AIM OF THE EXERCISE. Filter the entries for the word "ñèíõðîíèçàöèè". Copy each line in which it occurs.

MATERIALS PROVIDED.
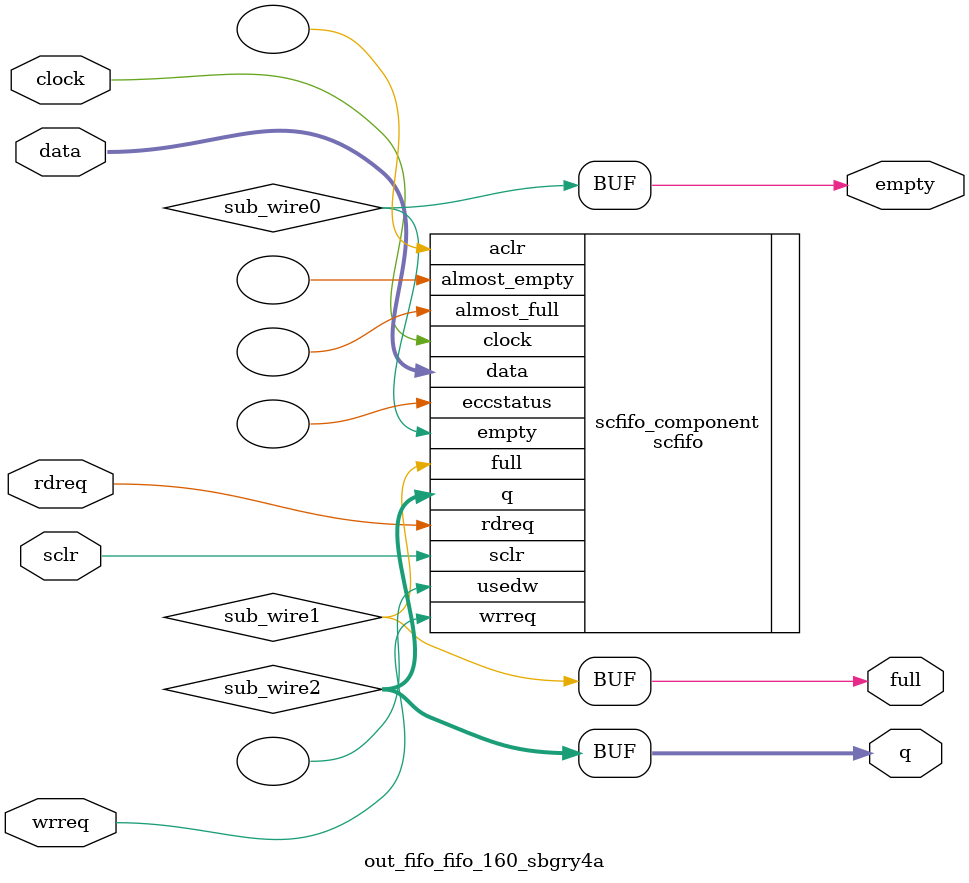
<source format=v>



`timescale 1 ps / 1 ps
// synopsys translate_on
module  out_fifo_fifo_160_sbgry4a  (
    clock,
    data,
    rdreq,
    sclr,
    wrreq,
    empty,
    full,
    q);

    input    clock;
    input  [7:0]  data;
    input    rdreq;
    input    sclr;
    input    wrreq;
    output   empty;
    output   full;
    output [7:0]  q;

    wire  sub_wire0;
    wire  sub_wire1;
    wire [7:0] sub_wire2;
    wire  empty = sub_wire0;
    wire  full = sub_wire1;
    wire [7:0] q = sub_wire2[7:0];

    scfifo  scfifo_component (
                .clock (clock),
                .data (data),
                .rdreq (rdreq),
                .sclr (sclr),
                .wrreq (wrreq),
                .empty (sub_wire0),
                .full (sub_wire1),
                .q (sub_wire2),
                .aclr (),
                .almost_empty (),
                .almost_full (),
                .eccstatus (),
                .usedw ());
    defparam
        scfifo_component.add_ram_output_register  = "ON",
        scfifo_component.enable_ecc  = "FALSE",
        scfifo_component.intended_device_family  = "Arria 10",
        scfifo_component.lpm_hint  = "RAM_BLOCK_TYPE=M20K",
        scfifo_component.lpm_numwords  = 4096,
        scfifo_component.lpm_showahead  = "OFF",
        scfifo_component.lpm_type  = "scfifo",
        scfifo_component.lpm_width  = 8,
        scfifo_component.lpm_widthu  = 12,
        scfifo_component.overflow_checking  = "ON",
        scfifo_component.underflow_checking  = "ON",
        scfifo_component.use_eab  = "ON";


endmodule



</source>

--

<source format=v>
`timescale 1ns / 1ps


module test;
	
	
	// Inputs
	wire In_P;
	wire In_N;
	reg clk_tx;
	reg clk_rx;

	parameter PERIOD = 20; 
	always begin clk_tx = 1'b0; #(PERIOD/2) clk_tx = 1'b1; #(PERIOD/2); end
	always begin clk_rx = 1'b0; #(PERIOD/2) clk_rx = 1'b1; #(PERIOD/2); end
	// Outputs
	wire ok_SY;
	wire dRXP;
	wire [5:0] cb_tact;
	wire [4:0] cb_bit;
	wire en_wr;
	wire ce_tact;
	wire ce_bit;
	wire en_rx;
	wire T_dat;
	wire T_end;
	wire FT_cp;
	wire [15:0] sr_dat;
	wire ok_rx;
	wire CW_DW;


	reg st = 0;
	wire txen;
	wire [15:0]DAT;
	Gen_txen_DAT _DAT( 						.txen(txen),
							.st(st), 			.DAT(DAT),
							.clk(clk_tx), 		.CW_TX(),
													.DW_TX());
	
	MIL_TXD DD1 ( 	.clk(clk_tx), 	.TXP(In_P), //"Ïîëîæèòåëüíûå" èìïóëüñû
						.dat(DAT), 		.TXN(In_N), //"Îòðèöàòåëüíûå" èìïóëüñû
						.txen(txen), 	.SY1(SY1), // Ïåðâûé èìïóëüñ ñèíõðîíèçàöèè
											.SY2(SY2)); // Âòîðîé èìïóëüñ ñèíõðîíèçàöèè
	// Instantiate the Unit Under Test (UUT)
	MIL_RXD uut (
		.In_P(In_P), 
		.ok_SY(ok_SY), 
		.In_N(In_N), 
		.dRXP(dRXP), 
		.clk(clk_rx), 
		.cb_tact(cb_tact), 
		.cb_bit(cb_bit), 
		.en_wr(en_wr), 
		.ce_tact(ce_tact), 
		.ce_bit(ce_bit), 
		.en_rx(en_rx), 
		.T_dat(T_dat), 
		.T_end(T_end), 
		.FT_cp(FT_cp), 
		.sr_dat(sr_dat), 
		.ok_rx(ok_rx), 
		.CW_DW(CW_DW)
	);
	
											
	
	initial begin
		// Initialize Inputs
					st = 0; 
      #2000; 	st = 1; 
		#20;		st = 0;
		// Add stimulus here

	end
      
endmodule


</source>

RESPONSE TO THIS EXERCISE.
						.txen(txen), 	.SY1(SY1), // Ïåðâûé èìïóëüñ ñèíõðîíèçàöèè
											.SY2(SY2)); // Âòîðîé èìïóëüñ ñèíõðîíèçàöèè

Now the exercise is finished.